许多 C++ 权威,或者甚至是计算机科学的权威,都把并行,或者在微观的层面上,多线程,看作下一次革命的主题。
很久没有关心这些事情了,今天读了一些相关文章,很有启发。首先是 C++0x 的一篇 proposal N1680: Memory model for multithreaded C++ 。
A memory model describes the behavior of threads with respect to basic memory operations – mainly reads and writes of variables potentially accessible across multiple threads. The main questions addressed by a memory model include:
Atomicity: Which memory operations have indivisible effects?
Visibility: Under what conditions will the effects of a write action by one thread be seen by a read by another thread?
Ordering: Under what conditions are sequences of memory operations by one or more threads guaranteed to be visible in the same order by other threads?
除了定义这些,主要还谈到由于 Java Memory Model 在这方面相当成熟,未来可能主要会 "Adopt" Java 的模型。
在 N1876 里面,有些东西比较具体化了,比如 Atomicity :
For example, atomically updated integers would provide operations such as load Atomically read the value of the integer.
store Atomically replace the value of the integer.
fetch and add Atomically add a value to the integer.
store with release ordering semantics Atomically replace the value of the integer, and ensure that all prior memory operations executed by this thread become visible to other threads before the update.
load with acquire ordering semantics Atomically load the value of the integer, and ensure that all later memory operations performed by this thread become visible after the load.
其实后面两个在语义上与 locking 有一定的相似之处,但是使用 atomicity, visibility 和 ordering 这样的方式来定义它们给人以 lock-free 的暗示。
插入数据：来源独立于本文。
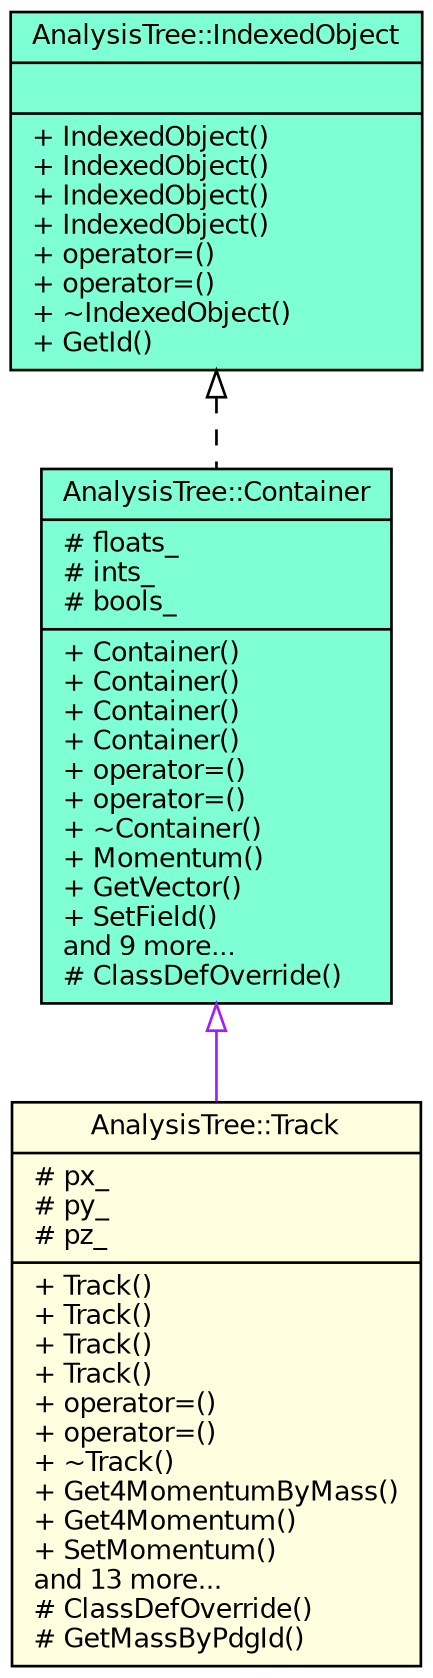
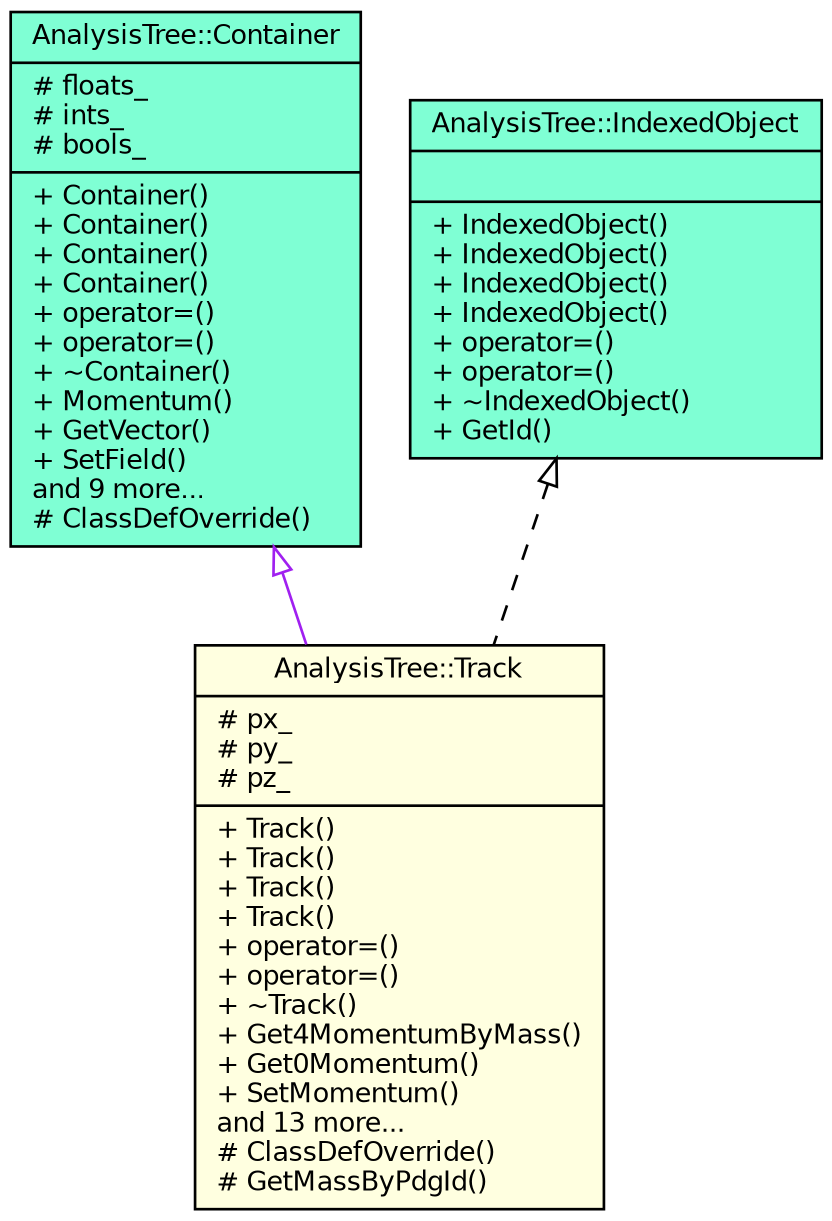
  digraph {
    node [color=black fillcolor=aquamarine fontname=Helvetica fontsize=10 shape=record style=filled]
    edge [arrowtail=onormal dir=back fontname=Helvetica fontsize=10 labelfontname=Helvetica labelfontsize=10]
-   n1 [fillcolor=lightyellow fontcolor=black height=0.2 label="{AnalysisTree::Track\n|# px_\l# py_\l# pz_\l|+ Track()\l+ Track()\l+ Track()\l+ Track()\l+ operator=()\l+ operator=()\l+ ~Track()\l+ Get4MomentumByMass()\l+ Get4Momentum()\l+ SetMomentum()\land 13 more...\l# ClassDefOverride()\l# GetMassByPdgId()\l}" width=0.4]
+   n1 [fillcolor=lightyellow fontcolor=black height=0.2 label="{AnalysisTree::Track\n|# px_\l# py_\l# pz_\l|+ Track()\l+ Track()\l+ Track()\l+ Track()\l+ operator=()\l+ operator=()\l+ ~Track()\l+ Get4MomentumByMass()\l+ Get0Momentum()\l+ SetMomentum()\land 13 more...\l# ClassDefOverride()\l# GetMassByPdgId()\l}" width=0.4]
    n2 [height=0.2 label="{AnalysisTree::Container\n|# floats_\l# ints_\l# bools_\l|+ Container()\l+ Container()\l+ Container()\l+ Container()\l+ operator=()\l+ operator=()\l+ ~Container()\l+ Momentum()\l+ GetVector()\l+ SetField()\land 9 more...\l# ClassDefOverride()\l}" width=0.4]
    n3 [height=0.2 label="{AnalysisTree::IndexedObject\n||+ IndexedObject()\l+ IndexedObject()\l+ IndexedObject()\l+ IndexedObject()\l+ operator=()\l+ operator=()\l+ ~IndexedObject()\l+ GetId()\l}" width=0.4]
    n2 -> n1 [color=purple style=solid]
-   n3 -> n2 [color=black style=dashed]
+   n3 -> n1 [color=black style=dashed]
  }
而且,它们的语义比起 locking 来,还是要弱一些。例如第三个,它只说明内存操作要 visible to other threads ,而 locking 的意思是在同一时间根本不允许其他线程的访问。的确,lock free 算法在性能上的好处是很大的,而且没有 locking 带来的一系列问题。在 HP 网站上,Boehm 给出了一个非常粗略的模型:
enum ordering_constraint {none, acquire, release, ordered};
template <class T>
class atomic {
public:
static bool basics_supported();
template <ordering_constraint c>
void store(const T&);
template <ordering_constraint c>
T load();
static bool cas_supported();
template <ordering_constraint c>
bool cas(const T& old, const T& new_val);
};
template <class T = emulated_atomic<int> >
class atomic_int : public T {
public:
template <ordering_constraint c>
T fetch_and_add(const T&);
template <ordering_constraint c>
T fetch_and_add1();
template <ordering_constraint c>
T fetch_and_sub1();
template <ordering_constraint c>
T fetch_and_and(const T&);
template <ordering_constraint c>
T fetch_and_or(const T&);
};
相信对于程序员来说,这些代码比长篇大论来得更清楚。通过 atomic 可以建立起具有原子性操作语义的数据结构以及对于 CAS 的直接支持,由于 lock-free 算法很难写,使用 lock-free 的数据结构可能是个更好的选择。